With all of its good intentions and focus on gaps that need filling and things that need doing, it’s just too big, and that is its critical flaw. The complaint is made that there is too much focus on the number and that not enough has been done to sell the elements of BBB. But the number, in trillions, is the dominant note, and it’s just too much for many legislators to swallow. Maybe smaller bites - selected elements as standalone bills - would fare better.

The number issue, though, reminds us that this situation is all about math. Math is beautiful sometimes, cruel at others, but it has no political party, it just IS. The Democrats can complain that one or two of their number in the Senate are spoilers, but the shoe could just as easily be on the other foot – and has been. Remember how John McCain cast the final deciding vote that saved Obamacare from repeal?

Now it’s true that the current legislative math is apparently based on faulty formulas embedded in the Senate rules. These rules are either undemocratic or useful, depending on your point of view, but they are what they are until they’re changed. The loss of BBB, if that’s what happens here, is not totally because the Democratic Party failed, or because Joe Manchin is a squirrel. The math was simply against it.

There is no shame in shifting priorities. President Biden’s decision to focus on voting rights is an effort to change many faulty formulas related to elections. That may seem like an impossible task too. But this is where it has to start: changing the math in Congress and in state houses.

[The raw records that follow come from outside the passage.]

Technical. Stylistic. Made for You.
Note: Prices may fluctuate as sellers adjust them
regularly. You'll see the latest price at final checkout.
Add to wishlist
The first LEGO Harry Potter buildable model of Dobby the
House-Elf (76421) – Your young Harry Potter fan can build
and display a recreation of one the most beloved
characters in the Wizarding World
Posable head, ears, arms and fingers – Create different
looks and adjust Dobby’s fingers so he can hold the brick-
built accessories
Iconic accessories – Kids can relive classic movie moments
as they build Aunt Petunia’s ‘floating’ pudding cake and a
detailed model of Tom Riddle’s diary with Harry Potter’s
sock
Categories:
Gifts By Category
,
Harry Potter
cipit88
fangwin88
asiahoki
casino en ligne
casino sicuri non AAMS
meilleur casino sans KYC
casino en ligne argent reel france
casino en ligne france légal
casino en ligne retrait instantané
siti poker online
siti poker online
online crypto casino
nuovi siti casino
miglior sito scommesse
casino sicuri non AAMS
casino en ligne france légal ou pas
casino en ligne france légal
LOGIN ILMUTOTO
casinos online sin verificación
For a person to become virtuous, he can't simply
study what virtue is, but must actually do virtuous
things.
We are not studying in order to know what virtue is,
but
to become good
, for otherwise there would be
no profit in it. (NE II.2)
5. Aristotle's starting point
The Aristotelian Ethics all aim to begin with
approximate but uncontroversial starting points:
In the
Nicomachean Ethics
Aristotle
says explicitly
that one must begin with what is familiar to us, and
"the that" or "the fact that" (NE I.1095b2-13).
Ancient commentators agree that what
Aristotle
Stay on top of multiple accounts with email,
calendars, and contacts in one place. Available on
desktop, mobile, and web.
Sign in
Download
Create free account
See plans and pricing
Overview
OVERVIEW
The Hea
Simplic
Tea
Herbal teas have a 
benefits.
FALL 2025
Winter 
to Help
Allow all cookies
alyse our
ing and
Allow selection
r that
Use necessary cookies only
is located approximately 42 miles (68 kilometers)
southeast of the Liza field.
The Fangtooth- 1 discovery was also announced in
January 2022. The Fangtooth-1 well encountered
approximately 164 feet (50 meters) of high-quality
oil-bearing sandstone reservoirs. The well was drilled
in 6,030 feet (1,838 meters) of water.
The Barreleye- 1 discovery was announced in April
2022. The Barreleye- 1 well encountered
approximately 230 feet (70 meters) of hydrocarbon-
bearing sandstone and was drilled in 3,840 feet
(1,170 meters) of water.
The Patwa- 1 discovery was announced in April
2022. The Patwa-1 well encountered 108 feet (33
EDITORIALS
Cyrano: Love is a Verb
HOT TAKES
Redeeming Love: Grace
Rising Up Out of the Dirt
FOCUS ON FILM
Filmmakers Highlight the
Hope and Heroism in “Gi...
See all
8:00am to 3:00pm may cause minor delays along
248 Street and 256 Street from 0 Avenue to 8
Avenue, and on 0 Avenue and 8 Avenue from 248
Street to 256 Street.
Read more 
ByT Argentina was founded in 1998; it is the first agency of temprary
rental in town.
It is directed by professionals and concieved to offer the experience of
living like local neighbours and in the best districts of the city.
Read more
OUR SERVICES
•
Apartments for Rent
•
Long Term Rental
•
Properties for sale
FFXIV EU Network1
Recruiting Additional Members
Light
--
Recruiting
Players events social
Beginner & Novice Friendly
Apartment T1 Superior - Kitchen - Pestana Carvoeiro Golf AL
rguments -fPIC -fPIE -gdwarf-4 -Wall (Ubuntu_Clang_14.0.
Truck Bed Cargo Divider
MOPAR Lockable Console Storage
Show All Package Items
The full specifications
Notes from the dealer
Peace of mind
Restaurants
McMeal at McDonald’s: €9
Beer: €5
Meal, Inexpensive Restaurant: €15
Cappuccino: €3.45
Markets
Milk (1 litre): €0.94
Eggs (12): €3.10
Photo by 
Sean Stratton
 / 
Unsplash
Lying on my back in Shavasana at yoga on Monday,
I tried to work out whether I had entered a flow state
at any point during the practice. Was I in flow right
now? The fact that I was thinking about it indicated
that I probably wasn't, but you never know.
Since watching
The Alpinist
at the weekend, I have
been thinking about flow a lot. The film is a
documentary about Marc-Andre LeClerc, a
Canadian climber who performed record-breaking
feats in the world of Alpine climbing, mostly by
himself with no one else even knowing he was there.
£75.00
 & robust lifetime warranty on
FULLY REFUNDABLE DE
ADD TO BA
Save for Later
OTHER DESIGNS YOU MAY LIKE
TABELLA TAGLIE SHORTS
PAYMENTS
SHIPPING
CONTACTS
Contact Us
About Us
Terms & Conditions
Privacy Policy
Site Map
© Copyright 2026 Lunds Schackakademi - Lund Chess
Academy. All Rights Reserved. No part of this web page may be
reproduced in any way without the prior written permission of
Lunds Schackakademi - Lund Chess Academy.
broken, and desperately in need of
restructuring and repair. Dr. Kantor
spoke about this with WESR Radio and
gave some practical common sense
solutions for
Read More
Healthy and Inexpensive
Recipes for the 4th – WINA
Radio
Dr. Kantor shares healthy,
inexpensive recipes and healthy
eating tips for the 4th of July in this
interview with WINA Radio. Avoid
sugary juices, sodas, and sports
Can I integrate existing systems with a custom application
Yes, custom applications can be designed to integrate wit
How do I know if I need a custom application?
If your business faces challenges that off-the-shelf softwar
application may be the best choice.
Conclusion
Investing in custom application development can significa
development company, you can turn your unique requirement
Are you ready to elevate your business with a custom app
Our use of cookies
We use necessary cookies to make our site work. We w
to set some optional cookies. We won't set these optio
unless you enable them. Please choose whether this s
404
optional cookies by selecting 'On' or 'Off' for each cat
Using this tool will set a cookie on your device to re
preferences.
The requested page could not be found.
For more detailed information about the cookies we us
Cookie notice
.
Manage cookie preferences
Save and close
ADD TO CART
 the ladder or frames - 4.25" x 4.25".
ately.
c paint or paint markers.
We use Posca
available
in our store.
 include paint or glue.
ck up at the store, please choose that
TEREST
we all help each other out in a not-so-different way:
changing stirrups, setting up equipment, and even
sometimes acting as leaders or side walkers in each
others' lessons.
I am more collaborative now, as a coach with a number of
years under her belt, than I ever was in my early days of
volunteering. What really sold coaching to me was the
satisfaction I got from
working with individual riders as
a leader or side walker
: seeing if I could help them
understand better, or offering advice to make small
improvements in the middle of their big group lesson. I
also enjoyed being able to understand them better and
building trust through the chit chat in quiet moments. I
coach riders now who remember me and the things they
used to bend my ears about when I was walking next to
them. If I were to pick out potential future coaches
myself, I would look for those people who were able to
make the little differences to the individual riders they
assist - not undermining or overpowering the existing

I personally am getting tired of hearing that the Democrats are going to lose in 2022 and 2024. It’s like deciding which team will win the World Series or the Super Bowl, or which horse will win the Kentucky Derby. We can say that future Republican wins are more likely, based on historical voting patterns or faulty rules. But as Yogi used to say – the original one, not the cartoon character – it ain’t over till it’s over, and in the case of elections, the game has barely begun. Sometimes underdogs beat impossible odds. So-called sure winners can have bad days. And as I often say, the next Civil War will be fought at the ballot box, and that’s exactly how seriously the fight has to be taken.